• Exercise description
Return the lines of the data below exactly as they appear, starting with the line that contains "Which series has" and continuing through the end of the data. Leave out the pictures.

(Records contained in a dataset)
——————
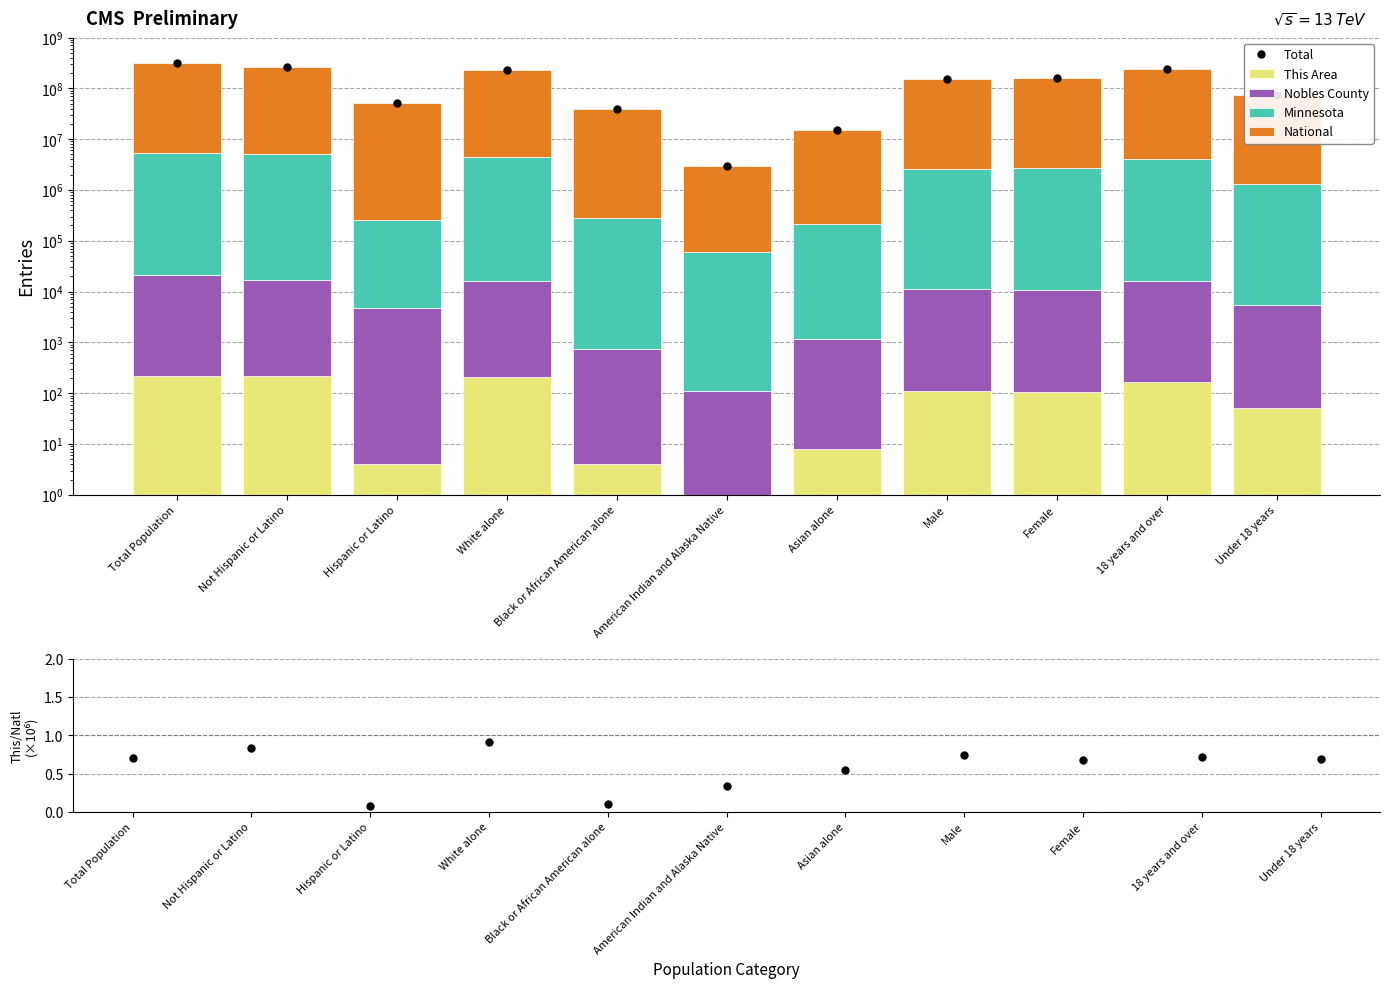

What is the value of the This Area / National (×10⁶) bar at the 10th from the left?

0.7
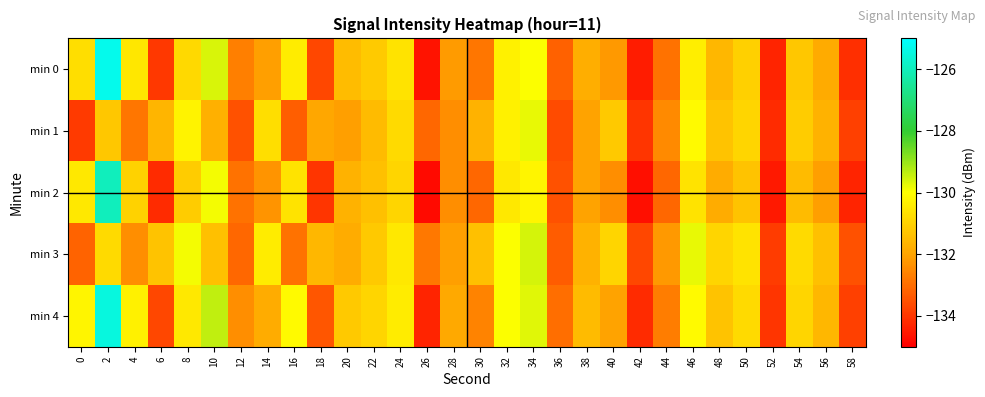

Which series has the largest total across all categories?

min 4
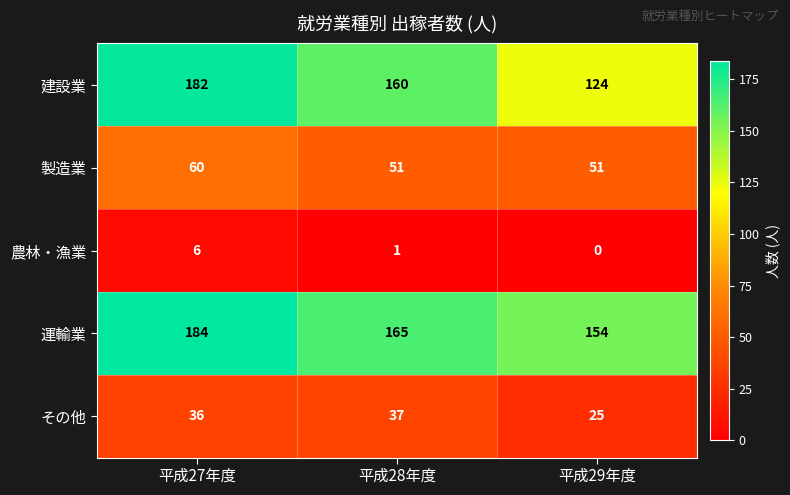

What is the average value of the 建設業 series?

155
——————
• Expected output
Which series has the largest total across all categories?

min 4

What is the average value of the 建設業 series?

155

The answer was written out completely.